ABSS honors top graduates, many earned college credit at ACC
ABSS’s top graduates are heading to college, and 10 of the 14 earned credit through ACC’s tuition-free dual-enrollment program.

ABSS’s highest-achieving seniors turned this weekend’s commencements into a countywide scoreboard of academic success, with all 14 valedictorians and salutatorians planning to attend college in the fall. Ten of the 14 also completed college-level work through Alamance Community College’s Career and College Promise program, underscoring how often Alamance County’s top students are finishing high school with credits already in hand.
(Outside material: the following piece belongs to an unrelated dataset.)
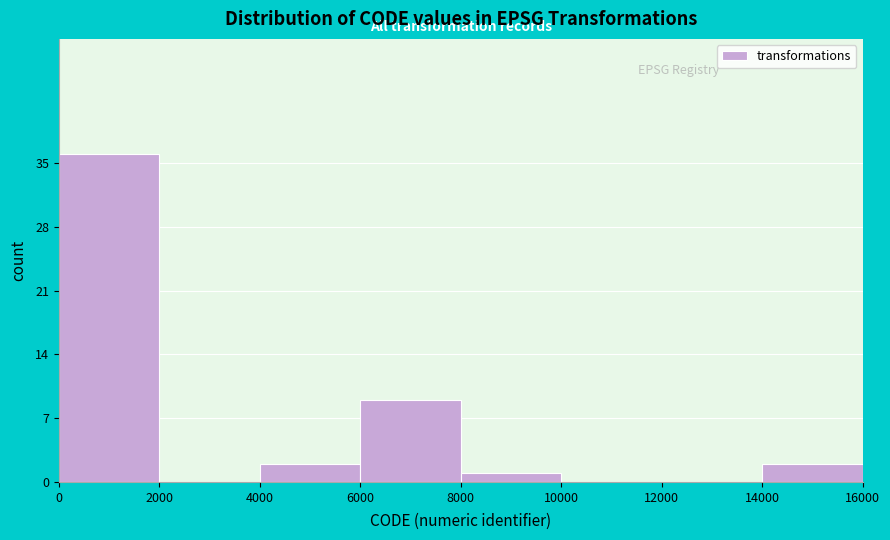

Over which range of the x-axis is the bar tallest?

0 to 2000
The recognition followed a school board policy change adopted in January 2020 that replaced the old Top 10 class-rank model with Latin honors based on composite GPA and honors-level coursework completed in grades 9 through 12. ABSS began using the system with the Class of 2024, and the Class of 2026 marked the third graduating class to be honored as Cum Laude, Magna Cum Laude or Summa Cum Laude.

The college pipeline is especially visible at Alamance Community College. ACC says CCP lets qualified North Carolina juniors and seniors take tuition-free college courses while still in high school, a structure that can shorten the path to certificates, diplomas and associate degrees. The college reported that 181 high school students earned college credits through CCP in its 2024-25 commencement cycle, and ACC notes that students who complete associate degrees can transfer to a four-year university as juniors.
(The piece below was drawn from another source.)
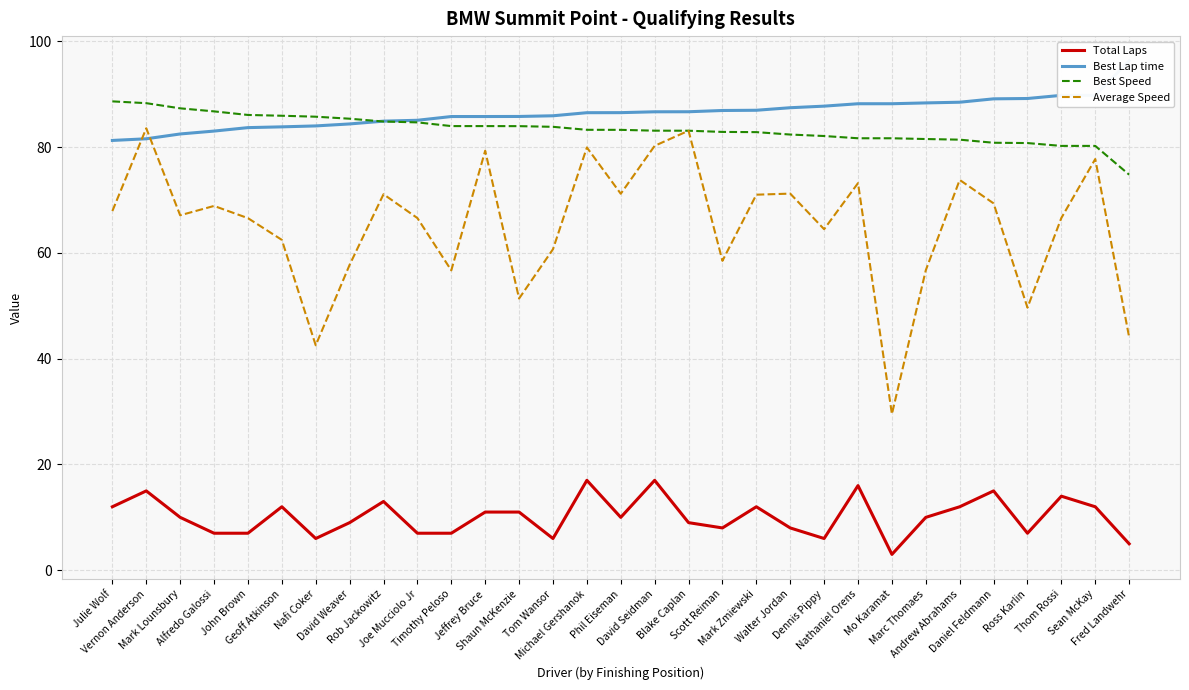

List the labels in order of Average Speed value, smallest first.

Mo Karamat, Nafi Coker, Fred Landwehr, Ross Karlin, Shaun McKenzie, Timothy Peloso, Marc Thomaes, David Weaver, Scott Reiman, Tom Wansor, Geoff Atkinson, Dennis Pippy, John Brown, Joe Mucciolo Jr, Thom Rossi, Mark Lounsbury, Julie Wolf, Alfredo Galossi, Daniel Feldmann, Mark Zmiewski, Rob Jackowitz, Phil Eiseman, Walter Jordan, Nathaniel Orens, Andrew Abrahams, Sean McKay, Jeffrey Bruce, Michael Gershanok, David Seidman, Blake Caplan, Vernon Anderson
The destinations for ABSS’s top graduates stretch well beyond Alamance County, but the strongest cluster is still in Chapel Hill and Raleigh. Five of the 14 are headed to UNC-Chapel Hill, and two are bound for NC State. The rest are spread across Duke, Davidson, the University of Vermont, UNC Greensboro, West Point, Elon and Wake Forest, giving the class a wide footprint across public, private and military pathways.
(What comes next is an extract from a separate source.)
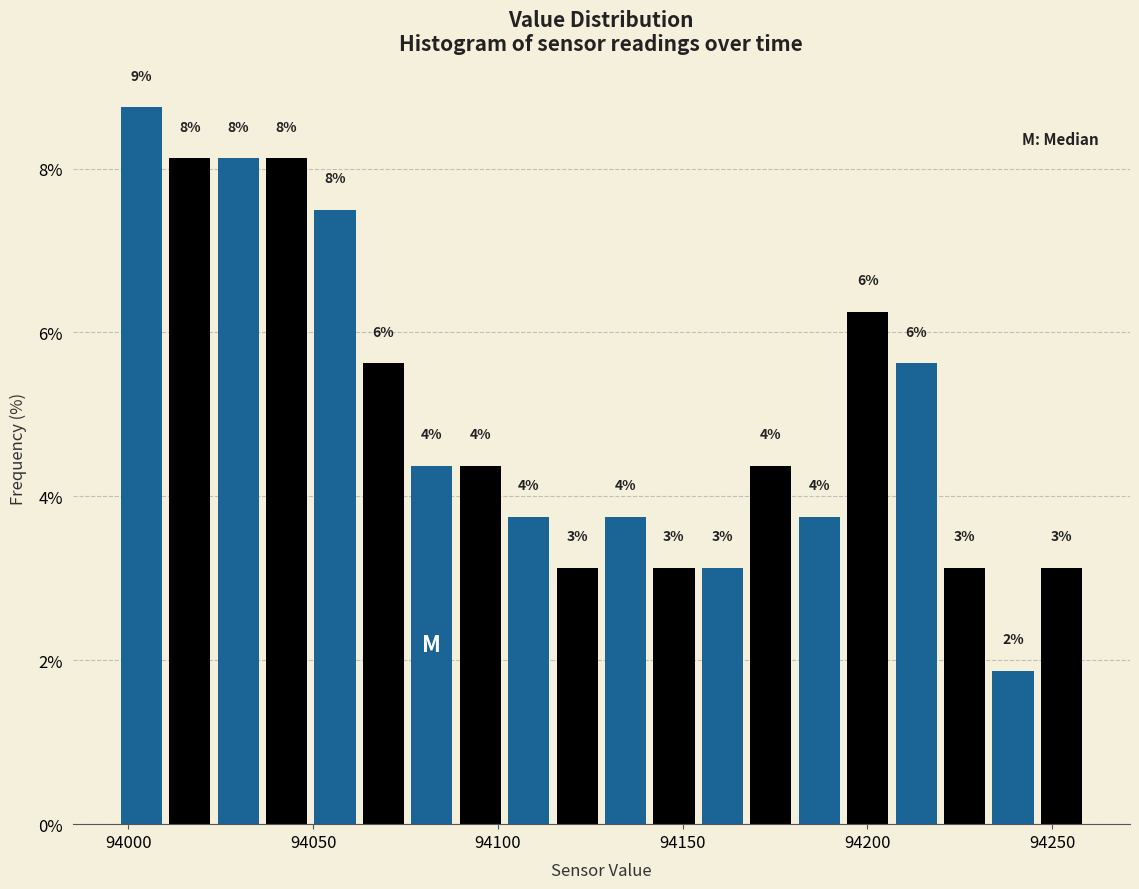

Around what value on the x-axis is the tallest bar? Give the approximate position of its centre, as read against the axis.

94005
Several students also paired those admissions with major financial support and work experience. Cummings High School valedictorian Jasmine Leija plans to study nursing at UNC Greensboro and said she received $95,776 in scholarships, grants and financial aid; she said her ACC Nurse Aide experience helped shape that decision. Eastern High School salutatorian Elijah Mayle is headed to the U.S. Military Academy at West Point, while Eastern valedictorian Cassidy June Watkins will attend Wake Forest University. Taken together, the list shows ABSS students advancing through heavier academic loads, early college credit and a broader range of postgraduation plans than a simple class-rank list could capture.